New Ideas. — Explanation of the Title Page

New Ideas.

Explanation of the Title Page.

It is the unfortunate custom of Poets, Philosophers, and others who wrap themselves in the mysterious, to leave the public to guess at the meaning of their transcendental conceptions or eccentric symbolism. Do the public know the meaning of King Arthur's Sword Excalibur, or of the web that was woven by the Lady of Shalott? But as believing that he who reads may run, as secure of the information, he can then advance rapidly in confidence, I propose to explain that which I assume may be interpreted, if people would only take the trouble; as that is however the very thing they will not take, I therefore propose to save them the necessity. The idea is that these are the ideas of the twentieth century presented as new ideas to the nineteenth—as that they will then be accepted, which may now be held in hesitation, as the acceptions for acceptance or rejection. The word "New," in the title, is made of circles, squares, and triangles, as the symbols of attributes within each letter or part of a letter. When we come to interstand the ideas inclosed in letters, the letters will be more appreciated.

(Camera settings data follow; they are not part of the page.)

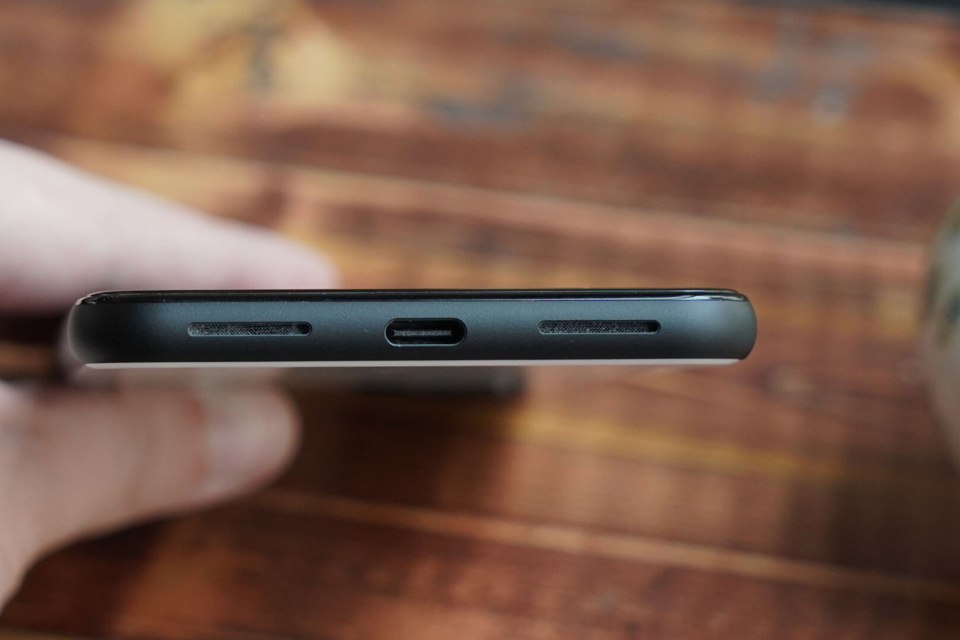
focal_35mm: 75
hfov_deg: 27.0
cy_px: 334
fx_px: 2000
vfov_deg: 18.2
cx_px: 433
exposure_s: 1/160
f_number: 6.3
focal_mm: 63
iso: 1600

The word "Ideas" is composed of thorn lettering, which I invented in order to intimate those disagreeable penetrations, as the thorn is the symbol of irritation, as of a person being a thorn in your side or the side of another, so New Ideas are thorns to the disinclimovable. In making the letters, the S is a compelled Z in reverse, before the wavement was introduced for convenience, just as the sound of double V was changed to double U. The symbol below represents in the broad black circumference line the void, outside of matter where there is no matter. The little ray lines to the centre from the circumference are our rudimentary efforts to understand the inclosement. The symbols in the centre are a pair of page 22 spectacles, with eyes in them, as the magnifiers to see for perception; the scales to weigh what you see, as reflection; and the note of interrogation is for you to be always asking Why? of Nature; so the symbols, as interpreted, are see, weigh, and investigate. The clot of the note of interrogation is the mustard seed from which the curling froud as of growing inquiry, springs to be a tree for the panoplation of the nations.